Sonntag, 9. Dezember 2012

Downton Girls

Das ZDF tut Gutes und spricht kaum darüber - Der Mainzer Sender mit der Spritzigkeit eines Rollators hat einen Einkauf getätigt, der bei Freunden des Historien-Porns für wahrhaft orgiastische Zustände sorgen dürfte: Der Adelspomp von Downton Abbey beehrt das Öffentlich Rechtliche Fernsehen. Doch wer nun den siechenden Dialogwitz von "Unser Charly" gekreuzt mit dem steifen Belehrungsgestus von "Die Manns" fürchtet, irrt. Downton Abbey mag zwar zuweilen ein wenig altbacken wirken, doch der britische Sender ITV weiß, wie man ein Fass aufmacht.

Klar ist das alles soapy und hemmungslos overthetop, aber besonders die erste Staffel scheut sich nicht, den britischen schwarzen Humor zu bedienen, den die Deutschen doch immer so toll finden. Alles dreht sich um das gleichnamige Gebäude und die darin residierende Adelsfamilie sowie deren Bedienstete, kurz nach dem Untergang der Titanic. Unglücklicherweise waren just an Bord dieses Luxusliners alle potentiellen Erben des großen Anwesens und so muss sich Patriach Lord Grantham auf die Suche nach dem Nächsten in der Erbfolge machen. Noch mehr Unbill droht hier: Ein Bürgerlicher ist es, dem der ganze Kasten mitsamt Valet und Küchenpersonal in die Hände fallen könnte. Um doch noch sein Töchter mit in die Waagschale zu werfen, wird der ältesten Tochter, Lady Mary, angeraten, sich dem äußerlich nun nicht unadretten Anwalt an den Hals zu schmeißen. Zunächst muss es jedoch noch einen unglücklichen Todesfall und ein schmutziges Geheimnis geben, das die Famillie zerstören könnte, ehe Mary erkennt, dass sie in ihrer Arroganz alle Karten verspielt hat. Das Drama nimmt seinen Lauf ...

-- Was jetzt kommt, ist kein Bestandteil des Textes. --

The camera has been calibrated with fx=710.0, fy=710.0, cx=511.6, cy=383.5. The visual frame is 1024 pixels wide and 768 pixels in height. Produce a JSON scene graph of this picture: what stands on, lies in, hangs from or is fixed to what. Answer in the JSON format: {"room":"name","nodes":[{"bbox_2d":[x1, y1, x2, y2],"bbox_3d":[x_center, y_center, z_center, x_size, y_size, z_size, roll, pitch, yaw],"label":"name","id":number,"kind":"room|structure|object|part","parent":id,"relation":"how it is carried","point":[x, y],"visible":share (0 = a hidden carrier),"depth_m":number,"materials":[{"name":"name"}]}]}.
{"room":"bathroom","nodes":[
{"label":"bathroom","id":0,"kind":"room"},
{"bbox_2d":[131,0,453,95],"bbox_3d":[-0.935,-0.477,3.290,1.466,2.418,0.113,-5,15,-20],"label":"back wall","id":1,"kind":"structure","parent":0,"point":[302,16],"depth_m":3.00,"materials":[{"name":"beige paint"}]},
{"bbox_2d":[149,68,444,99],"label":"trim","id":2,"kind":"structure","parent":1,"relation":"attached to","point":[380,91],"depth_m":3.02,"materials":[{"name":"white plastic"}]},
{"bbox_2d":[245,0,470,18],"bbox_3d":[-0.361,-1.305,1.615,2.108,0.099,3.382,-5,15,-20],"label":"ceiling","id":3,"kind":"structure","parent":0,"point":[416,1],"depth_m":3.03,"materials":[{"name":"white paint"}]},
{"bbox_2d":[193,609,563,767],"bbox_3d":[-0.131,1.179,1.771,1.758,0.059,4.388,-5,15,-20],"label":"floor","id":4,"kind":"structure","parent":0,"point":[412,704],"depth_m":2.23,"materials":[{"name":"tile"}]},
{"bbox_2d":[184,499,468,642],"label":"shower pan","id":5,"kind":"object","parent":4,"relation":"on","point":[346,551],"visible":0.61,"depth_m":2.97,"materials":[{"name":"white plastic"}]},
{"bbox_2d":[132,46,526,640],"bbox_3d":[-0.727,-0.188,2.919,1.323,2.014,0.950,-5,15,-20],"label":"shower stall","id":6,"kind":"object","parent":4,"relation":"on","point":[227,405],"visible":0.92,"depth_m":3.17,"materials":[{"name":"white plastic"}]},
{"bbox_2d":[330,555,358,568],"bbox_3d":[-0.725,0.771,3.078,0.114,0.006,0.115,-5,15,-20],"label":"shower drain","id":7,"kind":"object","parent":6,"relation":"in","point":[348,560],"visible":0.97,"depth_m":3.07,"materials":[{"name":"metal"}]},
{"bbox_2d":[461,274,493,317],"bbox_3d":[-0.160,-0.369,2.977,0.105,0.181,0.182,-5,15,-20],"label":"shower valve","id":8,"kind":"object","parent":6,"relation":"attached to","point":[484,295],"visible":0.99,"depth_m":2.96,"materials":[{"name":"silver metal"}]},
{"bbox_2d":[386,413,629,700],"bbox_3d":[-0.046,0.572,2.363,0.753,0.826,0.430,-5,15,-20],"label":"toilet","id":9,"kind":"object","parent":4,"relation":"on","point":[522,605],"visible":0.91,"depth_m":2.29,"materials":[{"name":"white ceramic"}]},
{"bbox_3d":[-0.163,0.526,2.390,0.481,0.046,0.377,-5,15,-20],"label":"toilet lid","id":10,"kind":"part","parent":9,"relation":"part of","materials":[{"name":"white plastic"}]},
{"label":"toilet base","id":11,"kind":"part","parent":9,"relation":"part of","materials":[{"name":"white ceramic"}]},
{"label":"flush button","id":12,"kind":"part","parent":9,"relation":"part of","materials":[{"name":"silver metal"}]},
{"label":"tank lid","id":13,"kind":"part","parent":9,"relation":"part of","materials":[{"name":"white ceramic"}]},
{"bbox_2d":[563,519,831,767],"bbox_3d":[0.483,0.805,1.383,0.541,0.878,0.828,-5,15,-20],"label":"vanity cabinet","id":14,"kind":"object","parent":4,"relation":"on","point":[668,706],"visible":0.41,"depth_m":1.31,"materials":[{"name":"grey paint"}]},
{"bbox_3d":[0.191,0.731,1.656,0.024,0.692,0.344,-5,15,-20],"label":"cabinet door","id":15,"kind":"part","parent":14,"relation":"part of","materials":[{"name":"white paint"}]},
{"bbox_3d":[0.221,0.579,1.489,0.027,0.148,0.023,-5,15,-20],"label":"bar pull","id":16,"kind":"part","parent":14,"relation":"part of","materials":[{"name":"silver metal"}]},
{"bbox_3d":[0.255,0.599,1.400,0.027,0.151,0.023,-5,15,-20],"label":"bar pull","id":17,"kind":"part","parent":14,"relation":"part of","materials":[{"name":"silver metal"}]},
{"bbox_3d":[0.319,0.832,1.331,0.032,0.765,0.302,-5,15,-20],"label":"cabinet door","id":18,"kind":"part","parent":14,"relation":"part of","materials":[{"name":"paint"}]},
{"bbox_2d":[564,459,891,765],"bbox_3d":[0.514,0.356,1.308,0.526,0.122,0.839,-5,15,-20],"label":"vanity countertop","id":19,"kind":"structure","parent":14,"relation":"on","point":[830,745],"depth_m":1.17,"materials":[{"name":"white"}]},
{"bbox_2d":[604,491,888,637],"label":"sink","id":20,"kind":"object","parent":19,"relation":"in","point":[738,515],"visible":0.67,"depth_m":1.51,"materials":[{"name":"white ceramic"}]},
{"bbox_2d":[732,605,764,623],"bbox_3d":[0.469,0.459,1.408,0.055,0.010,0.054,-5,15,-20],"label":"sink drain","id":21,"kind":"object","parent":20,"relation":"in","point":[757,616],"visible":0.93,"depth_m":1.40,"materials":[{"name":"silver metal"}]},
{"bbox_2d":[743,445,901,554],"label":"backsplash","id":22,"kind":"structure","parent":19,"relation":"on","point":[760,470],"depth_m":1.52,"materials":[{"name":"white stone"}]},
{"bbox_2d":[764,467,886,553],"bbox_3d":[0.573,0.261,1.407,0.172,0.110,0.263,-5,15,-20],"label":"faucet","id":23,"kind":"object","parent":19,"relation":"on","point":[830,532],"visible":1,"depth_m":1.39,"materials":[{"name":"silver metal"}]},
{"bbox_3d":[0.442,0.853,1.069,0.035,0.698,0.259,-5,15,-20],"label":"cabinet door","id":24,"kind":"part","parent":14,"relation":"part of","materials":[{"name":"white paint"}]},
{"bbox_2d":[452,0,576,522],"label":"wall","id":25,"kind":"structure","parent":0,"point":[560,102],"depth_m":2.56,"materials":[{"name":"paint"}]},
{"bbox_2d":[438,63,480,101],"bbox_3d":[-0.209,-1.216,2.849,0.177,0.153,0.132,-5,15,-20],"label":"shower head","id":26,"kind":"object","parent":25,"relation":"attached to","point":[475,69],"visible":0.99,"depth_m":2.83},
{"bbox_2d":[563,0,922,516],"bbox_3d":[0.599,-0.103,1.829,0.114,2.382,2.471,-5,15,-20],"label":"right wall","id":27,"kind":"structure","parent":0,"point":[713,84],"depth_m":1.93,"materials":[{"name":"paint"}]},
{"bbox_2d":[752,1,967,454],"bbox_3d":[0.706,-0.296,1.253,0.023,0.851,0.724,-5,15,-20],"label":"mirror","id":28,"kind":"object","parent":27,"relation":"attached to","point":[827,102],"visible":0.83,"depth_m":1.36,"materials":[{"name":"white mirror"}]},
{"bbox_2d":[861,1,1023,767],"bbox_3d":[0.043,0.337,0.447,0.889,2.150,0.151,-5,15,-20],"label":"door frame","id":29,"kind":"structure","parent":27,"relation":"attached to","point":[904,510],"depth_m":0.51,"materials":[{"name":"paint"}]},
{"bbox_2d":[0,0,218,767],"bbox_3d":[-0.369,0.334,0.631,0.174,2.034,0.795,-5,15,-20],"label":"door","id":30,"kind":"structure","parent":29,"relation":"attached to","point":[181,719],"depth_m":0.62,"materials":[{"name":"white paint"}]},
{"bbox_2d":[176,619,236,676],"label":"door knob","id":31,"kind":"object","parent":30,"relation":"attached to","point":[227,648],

Es braucht eine ordentlich Resistenz gegen Kitsch und überzeichnete Figuren, um Downton Abbey etwas abzugewinnen. Hier der aufrichtige Gentlemen, dort der bis zur Selbstaufgabe treue Dinner und natürlich die durchtriebenen Fieslinge, die blutdruckhochtreibend böse sind. Belohnt wird man dafür mit Eye-Candy der besonderen Sorte: ITV haben offentsichtlich keine Kosten gescheut, um das Drama möglichst aufwändig aussehen zu lassen. Die Kostüme, die Ausstattung: Alles besticht durch das, was man im englischen "lavish" nennt und eigentlich fast schon erotisch in Richtung Objektfetischismus geht.


Doch Downtown Abbey ist nicht nur Style over Substance: Es geht um mehr, als nur eine Familiengeschichte. Es geht um den Untergang des Adels, das aufstrebende Bürgertum, um alte Sitten und neue Moden, um den ewigen britischen Streit zwischen Konservatismus und Moderne, um Invididualität in einer verkrusteten Gesellschaft. Viele Themen werden nur angerissen, andere schwingen in jeder Episode mit. All das reicht jedoch aus, um Downton Abbey problemlos neben eine der besten Kostümserien der Briten, Jane Austens "Pride and Prejudice", zu stellen. Fans historischer Serien brauchen danach zumindest erst mal eine kalte Dusche.

P.S.: Unbedingt im Original anschauen. Ohne Stiff Upper Lip geht viel verloren.